Полет кроншнепов | страница 23
— Сегодня капусту будем окучивать.
— Когда начнем? — Голос у мамы мягкий, неспешный.
— После обеда.
Мама говорит что-то еще и снова опускается перед печкой, засовывает в нее старую газету, сверху кладет несколько чурок. Из тяжелого бидона с керосином бежит прозрачная струйка, заливает дерево, газету, и по ней расплываются темные пятна. Мама подносит к газете горящую спичку, поднимается с полу и идет в пристройку за углем. О маме я уже позабыл, потому что мое внимание приковано теперь к причудливой, неукротимо-алчной игре ярко-рыжих языков пламени: святой дух в сердце печи. Потрескивают дрова. Иногда попадаются и сырые, тогда тонкая струйка дыма закручивается кверху, ее видно за слюдяными окошечками. Сквозь трещины в них, случается, дым выползает наружу. Отец кашляет и ворчит:
— Тяга плохая.
Но вот и первое огорчение — мама сыплет в печь уголь, и пламя, съеживаясь, прячется. Мама присаживается к столу. Отец встает.
— Ладно, мне пора.
Мы остаемся с мамой вдвоем. В комнате темно. На столе мерцает огонек в чайной грелке, вспыхивают языки пламени в печке, мама намазывает бутерброды. По временам она говорит что-то, однако я не стараюсь вникать в смысл ее слов. Может быть, она размышляет сейчас вслух о том, что ей сегодня надо еще работать в огороде, что и я со временем научусь держать в руках окучник. Вот она подносит ко рту кусок хлеба, продолжает говорить тем же ровным, неспешным голосом. Я жую медленно, нарочно затягиваю свой завтрак в ожидании моего тайного чуда. Чтобы оно произошло, мама должна подойти к зеркалу, висящему на печной стенке. Мне видно отражение ее лица, сейчас оно кажется другим. У моей мамы небольшое, правильной формы лицо с темными глазами, всегда чуточку печальными, исполненными покорного смирения, даже когда она улыбается мне в зеркале. И вот этот миг. Мама одну за другой вынимает шпильки, и ее волосы стремительной волной разливаются по спине, скрывая ее всю, целиком, — как это похоже на давешние языки пламени, только те рвались вверх.

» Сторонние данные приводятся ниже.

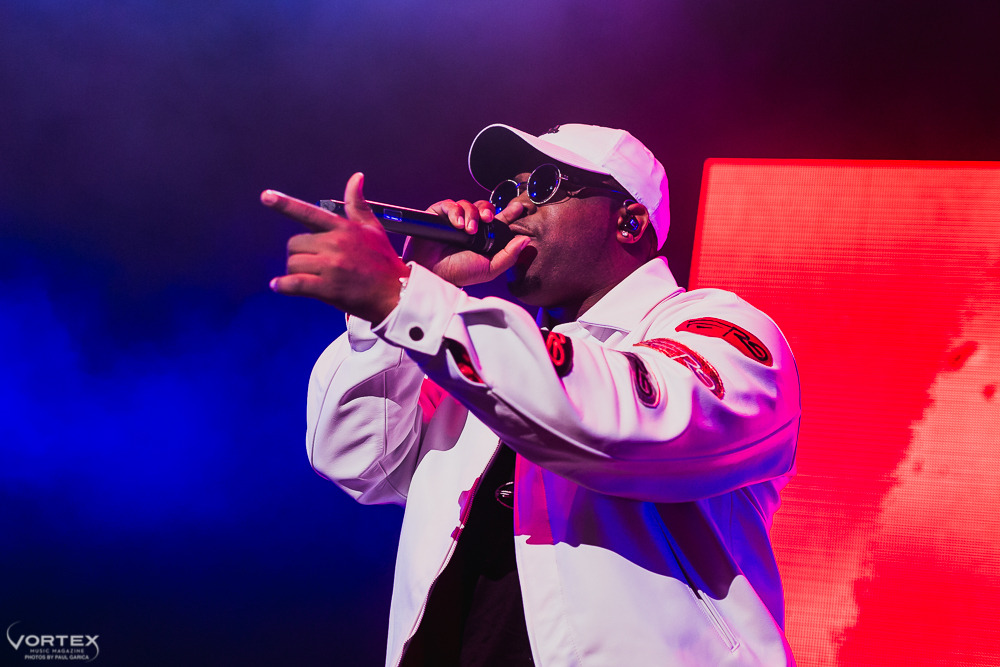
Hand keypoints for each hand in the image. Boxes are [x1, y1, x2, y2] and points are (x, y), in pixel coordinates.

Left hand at [263, 172, 408, 323]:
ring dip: (295, 272)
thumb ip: (358, 204)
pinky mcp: (328, 288)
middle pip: (294, 244)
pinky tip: (279, 286)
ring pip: (293, 264)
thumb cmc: (384, 262)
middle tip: (310, 264)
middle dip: (298, 254)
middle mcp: (335, 244)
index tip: (266, 197)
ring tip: (309, 278)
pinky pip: (295, 284)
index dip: (285, 204)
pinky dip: (283, 286)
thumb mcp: (373, 228)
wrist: (396, 293)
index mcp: (343, 228)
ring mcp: (331, 266)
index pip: (309, 212)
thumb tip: (356, 177)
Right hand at [403, 199, 528, 286]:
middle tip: (488, 218)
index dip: (509, 212)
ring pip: (468, 204)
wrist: (433, 272)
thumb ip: (509, 255)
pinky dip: (455, 211)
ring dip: (471, 214)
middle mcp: (469, 227)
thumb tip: (526, 240)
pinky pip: (449, 204)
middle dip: (488, 209)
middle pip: (484, 208)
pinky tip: (457, 223)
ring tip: (469, 230)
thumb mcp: (489, 268)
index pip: (498, 221)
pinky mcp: (438, 215)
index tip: (519, 207)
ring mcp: (453, 220)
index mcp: (483, 238)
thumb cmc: (459, 273)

Мама встряхивает головой, и черная блестящая тяжесть ее волос теперь плавно покрывает все тело. Как она помолодела и похорошела в зеркале! Мама на секунду задерживает взгляд на своем отражении. Она проходит в другой конец комнаты, волосы упруго и широко колышутся по спине, подчиняясь какому-то своему ритму. На плече печной стенки лежит Библия, старая, большого формата книга, на ней — гребень и щетка. Мама вынимает гребень из щетки, и мне всегда невдомек, отчего же она не берет их сразу вместе. Мама держит голову чуть набок, и волосы расправляются, свободно струясь с плеча. Щетка плавно скользит по этой сверкающей глади. Движения мамы неторопливы, растянуты. Она долго расчесывает щеткой, потом гребнем, а я сижу не шелохнувшись, боясь упустить хоть самую малость этого чуда. В полутьме комнаты я могу видеть мою маму, ее длинные волосы, спокойное движение рук. Чай уже остыл. Угли в печке тем временем разгорелись, отчего в комнате стало светлее, а тени сгустились: на фоне ярко-красных бликов на стенах чернеет силуэт мамы. Она еще не кончила расчесываться. Но вот и второе разочарование за это утро: мама подворачивает волосы вверх, скручивает их валиком и закалывает шпильками. Теперь она выглядит намного старше.